In isolation the Book of Mormon’s “which is one God” statements sound like orthodox trinitarianism, but in context they resemble a theology rejected by orthodoxy since at least 215 C.E., the heresy of modalism (also known as Sabellianism). Modalists believed that for God to have three separate identities or personalities compromised the oneness of God. Therefore, as Sabellius taught, “there is only one undivided Spirit; the Father is not one thing and the Son another, but . . . both are one and the same” (Lonergan 1976, 38). Father, Son, and Holy Spirit are three labels for the different functions which the one God performed. . . . The Book of Mormon often makes no distinction between Christ and God the Father. For example, Jesus in 3 Nephi talked about covenants which his father made with the Israelites, and yet beyond anything he claimed in the New Testament he also claimed that he was the God of Israel who gave them the law and covenanted with them . . .
The Book of Mormon melds together the identity and function of Christ and God. Because Book of Mormon authors saw Christ and his Father as one God who manifested himself in different ways, it made no difference whether they called their god the Father or the Son. They taught that Jesus Christ was not only the one who atoned for their sins but was also the god they were to worship. He was the God of Abraham, Isaac, and Jacob, and the God of Israel and the Book of Mormon people. . . .
Like the Book of Mormon, Mormonism before 1835 was largely modalistic, making no explicit distinction between the identities of the Father and the Son. Yet Mormonism gradually began to distinguish among different beings in the Godhead. This means the christology of the Book of Mormon differs significantly from the christology of the Mormon church after the 1840s. . . .
The current theology that most Mormons read back into the Book of Mormon is tritheism: belief in three Gods. Joseph Smith and the church only gradually came to understand the Godhead in this way. When he translated the Book of Mormon, Smith apparently envisioned God as modalists did: he accepted Christ and Christ’s father as one God. In his first written account of his “first vision” in 1832 Smith told of seeing “the Lord”—one being. . . .
--------------------------------------------------
# [YOUR GOAL]
In the passage on Book of Mormon christology, why did it make no difference to Book of Mormon authors whether they called their god the Father or the Son? Answer in one to three sentences. Work only from the passage above.

# [COLLECTED DATA]
--------------------------------------------------
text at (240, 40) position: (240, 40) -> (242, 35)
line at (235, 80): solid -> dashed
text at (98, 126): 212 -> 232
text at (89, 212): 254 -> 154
--------------------------------------------------
# [FULL ANSWER]
They saw Christ and his Father as one God who manifested himself in different ways. Because of this, either name referred to the same god.